In its NSW policy, One Nation will change the focus of the chief ethnic affairs body, Multicultural NSW, from “celebrating diversity” to facilitating unity. Instead of wasteful community grants and political pork barreling, its budget will be spent on:
The development of English language skills, in cooperation with NSW schools, TAFE and other training providers;
Avoiding ethnic separatism and division; and
Creating a blended, integrated society, as originally intended by multicultural policy.
A major issue of public debate in NSW is the question of Islamic integration. One Nation has no beef with any race or religion. We abhor a discriminatory, sectarian approach to politics. We note and applaud Muslim communities that have come to Australia and worked and studied hard as good citizens, such as the Indian-Fijian-Islamic community in South-West Sydney.
Our concern is with radical Islam and its impact on public safety. If there is any evidence of hate-preaching mosques in NSW, they should be closed down and, if possible, the hate-preachers deported from Australia. Our other concern is with ethnic enclaves and the divisiveness of suburban segregation.
Some people argue that even if Muslim communities have formed enclaves in Western Sydney, they will ultimately follow the settlement patterns of South European and Asian migrants to Australia, where the second and third generations have integrated into society. But to do this, communities must be hungry for work and economic success.
This is why One Nation worries about high levels of welfare dependency in places like Lakemba; it’s a bad sign for future integration. The 2016 Census figures show that less than one-half of Lakemba’s labour force participants are in full-time jobs. The suburb has an unemployment rate of 13.5 percent, with a further 5.1 percent ‘away from work’.

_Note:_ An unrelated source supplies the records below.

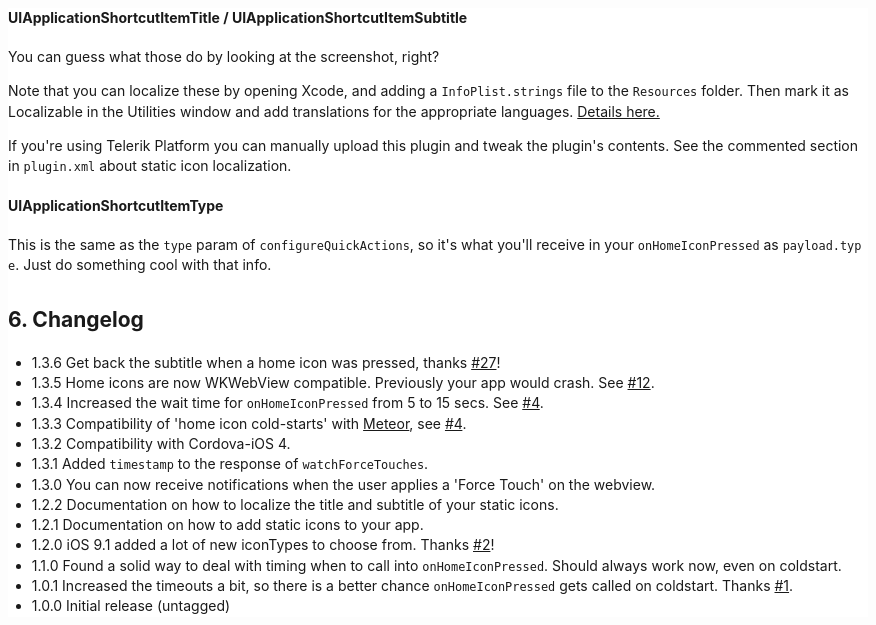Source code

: #### UIApplicationShortcutItemTitle / UIApplicationShortcutItemSubtitle
You can guess what those do by looking at the screenshot, right?

Note that you can localize these by opening Xcode, and adding a `InfoPlist.strings` file to the `Resources` folder.
Then mark it as Localizable in the Utilities window and add translations for the appropriate languages. [Details here.](https://kb.applingua.com/2011/10/how-to-localize-app-names/)

If you're using Telerik Platform you can manually upload this plugin and tweak the plugin's contents.
See the commented section in `plugin.xml` about static icon localization.

#### UIApplicationShortcutItemType
This is the same as the `type` param of `configureQuickActions`, so it's what you'll receive in your
`onHomeIconPressed` as `payload.type`. Just do something cool with that info.

## 6. Changelog
* 1.3.6 Get back the subtitle when a home icon was pressed, thanks [#27](https://github.com/EddyVerbruggen/cordova-plugin-3dtouch/issues/27)!
* 1.3.5 Home icons are now WKWebView compatible. Previously your app would crash. See [#12](https://github.com/EddyVerbruggen/cordova-plugin-3dtouch/issues/12).
* 1.3.4 Increased the wait time for `onHomeIconPressed` from 5 to 15 secs. See [#4](https://github.com/EddyVerbruggen/cordova-plugin-3dtouch/issues/4).
* 1.3.3 Compatibility of 'home icon cold-starts' with [Meteor](https://www.meteor.com), see [#4](https://github.com/EddyVerbruggen/cordova-plugin-3dtouch/issues/4).
* 1.3.2 Compatibility with Cordova-iOS 4.
* 1.3.1 Added `timestamp` to the response of `watchForceTouches`.
* 1.3.0 You can now receive notifications when the user applies a 'Force Touch' on the webview.
* 1.2.2 Documentation on how to localize the title and subtitle of your static icons.
* 1.2.1 Documentation on how to add static icons to your app.
* 1.2.0 iOS 9.1 added a lot of new iconTypes to choose from. Thanks [#2](https://github.com/EddyVerbruggen/cordova-plugin-3dtouch/issues/2)!
* 1.1.0 Found a solid way to deal with timing when to call into `onHomeIconPressed`. Should always work now, even on coldstart.
* 1.0.1 Increased the timeouts a bit, so there is a better chance `onHomeIconPressed` gets called on coldstart. Thanks [#1](https://github.com/EddyVerbruggen/cordova-plugin-3dtouch/issues/1).
* 1.0.0 Initial release (untagged)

For these communities, it is vital to promote successful Islamic role models – people who have embraced Australian values and created economic success for themselves. We can’t be telling migrants to integrate unless we actively promote integration success stories in the Australian political system.
NSW One Nation is doing this with our excellent candidate for the seat of Hornsby, Emma Eros. She’s a plumber, a businesswoman, an entrepreneur, a fine family person, a supporter of our troops overseas, a great role model all-round. If a young Islamic girl is deciding on which way to head in life, it’s better for her to look towards an Emma Eros for inspiration than Green-Left radicals such as Senator Mehreen Faruqi.
In its NSW policy, One Nation will ensure:
The NSW Government closes down hate-preaching mosques and urges the Federal Government to deport hate-preachers. If this is not possible, hate-preachers should be jailed.
The NSW Government closes down radicalised schools, whether in the public or private education systems. There must be zero tolerance of radical Islam in schools, with stronger standards of transparency in how these matters are handled. Too often in the past, radicalised student behaviour has been swept under the carpet.
Islamic full-face coverings are removed in NSW Government buildings. In any security screening process, such as airports and banks, if caps, hats and helmets have to be removed, then Islamic head and face coverings should also be removed. Islamic women can never successfully integrate unless they can talk to other Australians face-to-face.
We continue to promote well-integrated, talented, conservative Muslims into public life, such as Emma Eros, our NSW candidate for Hornsby. Importantly, Emma’s candidacy also shows One Nation to be a truly mainstream, pro-merit, anti-discrimination party.